• **Work request**
Your reply should consist of the entries, copied exactly and stripped of images.

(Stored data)
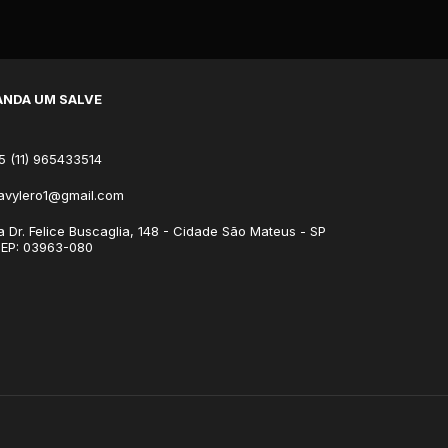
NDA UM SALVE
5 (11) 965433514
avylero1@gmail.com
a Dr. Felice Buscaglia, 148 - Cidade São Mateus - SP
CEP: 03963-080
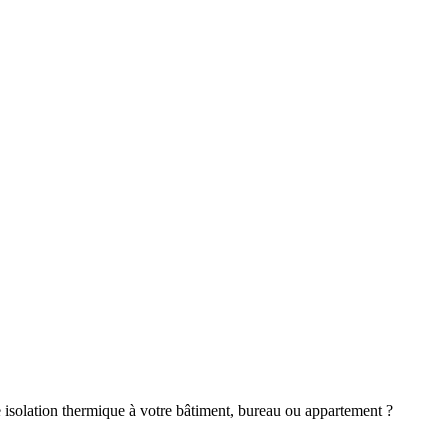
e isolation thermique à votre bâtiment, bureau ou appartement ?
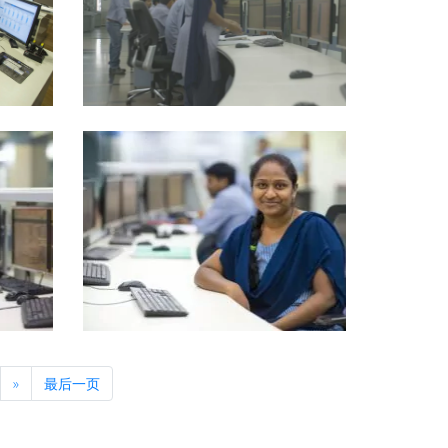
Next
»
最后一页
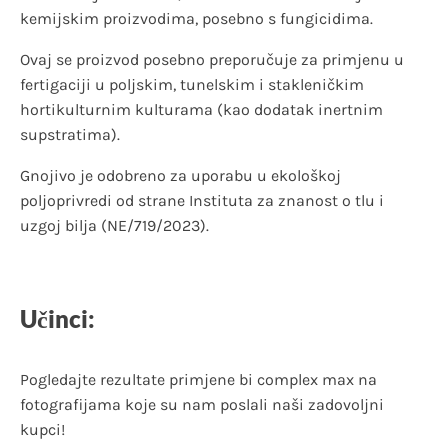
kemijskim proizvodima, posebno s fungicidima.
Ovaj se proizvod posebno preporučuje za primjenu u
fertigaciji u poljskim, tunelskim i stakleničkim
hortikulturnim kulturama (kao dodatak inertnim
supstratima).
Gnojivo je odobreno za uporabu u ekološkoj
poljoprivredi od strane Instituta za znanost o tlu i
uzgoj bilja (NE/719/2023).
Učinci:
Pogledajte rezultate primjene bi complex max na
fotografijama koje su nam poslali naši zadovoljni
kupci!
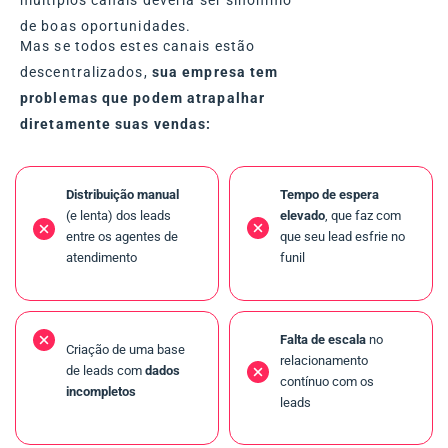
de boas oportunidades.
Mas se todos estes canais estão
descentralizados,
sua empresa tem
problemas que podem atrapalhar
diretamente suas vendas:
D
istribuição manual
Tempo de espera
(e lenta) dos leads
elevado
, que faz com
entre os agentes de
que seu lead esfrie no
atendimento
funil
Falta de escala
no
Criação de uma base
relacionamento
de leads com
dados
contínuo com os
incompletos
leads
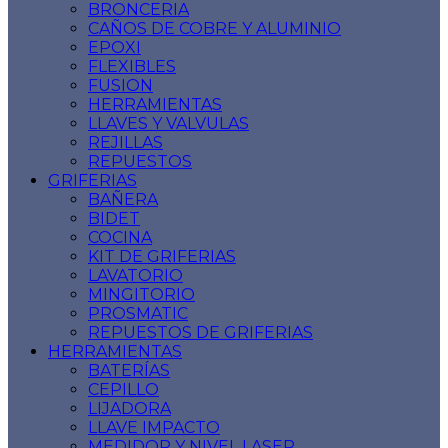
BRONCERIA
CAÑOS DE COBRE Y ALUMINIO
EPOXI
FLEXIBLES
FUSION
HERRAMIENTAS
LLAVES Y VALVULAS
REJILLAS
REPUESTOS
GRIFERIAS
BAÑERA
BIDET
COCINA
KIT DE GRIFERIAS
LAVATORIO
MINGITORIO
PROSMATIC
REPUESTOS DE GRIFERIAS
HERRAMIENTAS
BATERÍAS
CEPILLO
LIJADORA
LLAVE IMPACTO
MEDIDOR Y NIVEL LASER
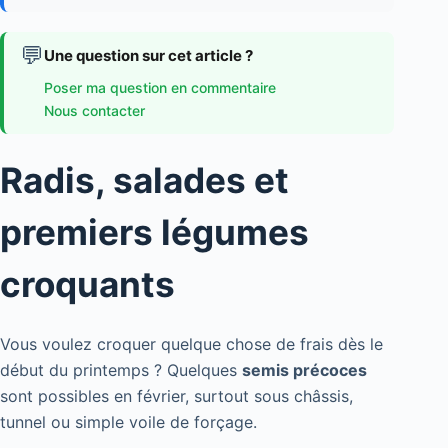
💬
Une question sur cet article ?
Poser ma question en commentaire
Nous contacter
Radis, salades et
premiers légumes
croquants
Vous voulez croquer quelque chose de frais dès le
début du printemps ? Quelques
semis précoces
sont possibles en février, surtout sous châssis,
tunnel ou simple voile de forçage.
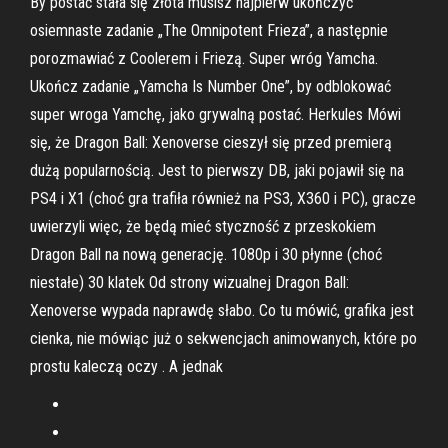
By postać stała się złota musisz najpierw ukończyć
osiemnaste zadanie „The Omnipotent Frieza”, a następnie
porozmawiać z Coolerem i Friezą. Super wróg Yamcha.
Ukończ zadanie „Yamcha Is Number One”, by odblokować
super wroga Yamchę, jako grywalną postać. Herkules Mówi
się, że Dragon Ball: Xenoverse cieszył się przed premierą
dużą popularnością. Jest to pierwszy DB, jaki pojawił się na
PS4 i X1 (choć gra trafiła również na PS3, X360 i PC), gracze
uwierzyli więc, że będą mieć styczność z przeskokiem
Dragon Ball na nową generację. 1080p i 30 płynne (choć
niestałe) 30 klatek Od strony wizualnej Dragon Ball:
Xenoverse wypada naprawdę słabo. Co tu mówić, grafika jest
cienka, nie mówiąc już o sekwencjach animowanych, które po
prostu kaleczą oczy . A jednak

• **Your response**
NDA UM SALVE
5 (11) 965433514
avylero1@gmail.com
a Dr. Felice Buscaglia, 148 - Cidade São Mateus - SP
CEP: 03963-080
e isolation thermique à votre bâtiment, bureau ou appartement ?
Next
»
最后一页
kemijskim proizvodima, posebno s fungicidima.
Ovaj se proizvod posebno preporučuje za primjenu u
fertigaciji u poljskim, tunelskim i stakleničkim
hortikulturnim kulturama (kao dodatak inertnim
supstratima).
Gnojivo je odobreno za uporabu u ekološkoj
poljoprivredi od strane Instituta za znanost o tlu i
uzgoj bilja (NE/719/2023).
Učinci:
Pogledajte rezultate primjene bi complex max na
fotografijama koje su nam poslali naši zadovoljni
kupci!
de boas oportunidades.
Mas se todos estes canais estão
descentralizados,
sua empresa tem
problemas que podem atrapalhar
diretamente suas vendas:
D
istribuição manual
Tempo de espera
(e lenta) dos leads
elevado
, que faz com
entre os agentes de
que seu lead esfrie no
atendimento
funil
Falta de escala
no
Criação de uma base
relacionamento
de leads com
dados
contínuo com os
incompletos
leads
BRONCERIA
CAÑOS DE COBRE Y ALUMINIO
EPOXI
FLEXIBLES
FUSION
HERRAMIENTAS
LLAVES Y VALVULAS
REJILLAS
REPUESTOS
GRIFERIAS
BAÑERA
BIDET
COCINA
KIT DE GRIFERIAS
LAVATORIO
MINGITORIO
PROSMATIC
REPUESTOS DE GRIFERIAS
HERRAMIENTAS
BATERÍAS
CEPILLO
LIJADORA
LLAVE IMPACTO
MEDIDOR Y NIVEL LASER
💬
Une question sur cet article ?
Poser ma question en commentaire
Nous contacter
Radis, salades et
premiers légumes
croquants
Vous voulez croquer quelque chose de frais dès le
début du printemps ? Quelques
semis précoces
sont possibles en février, surtout sous châssis,
tunnel ou simple voile de forçage.
By postać stała się złota musisz najpierw ukończyć
osiemnaste zadanie „The Omnipotent Frieza”, a następnie
porozmawiać z Coolerem i Friezą. Super wróg Yamcha.
Ukończ zadanie „Yamcha Is Number One”, by odblokować
super wroga Yamchę, jako grywalną postać. Herkules Mówi
się, że Dragon Ball: Xenoverse cieszył się przed premierą
dużą popularnością. Jest to pierwszy DB, jaki pojawił się na
PS4 i X1 (choć gra trafiła również na PS3, X360 i PC), gracze
uwierzyli więc, że będą mieć styczność z przeskokiem
Dragon Ball na nową generację. 1080p i 30 płynne (choć
niestałe) 30 klatek Od strony wizualnej Dragon Ball:
Xenoverse wypada naprawdę słabo. Co tu mówić, grafika jest
cienka, nie mówiąc już o sekwencjach animowanych, które po
prostu kaleczą oczy . A jednak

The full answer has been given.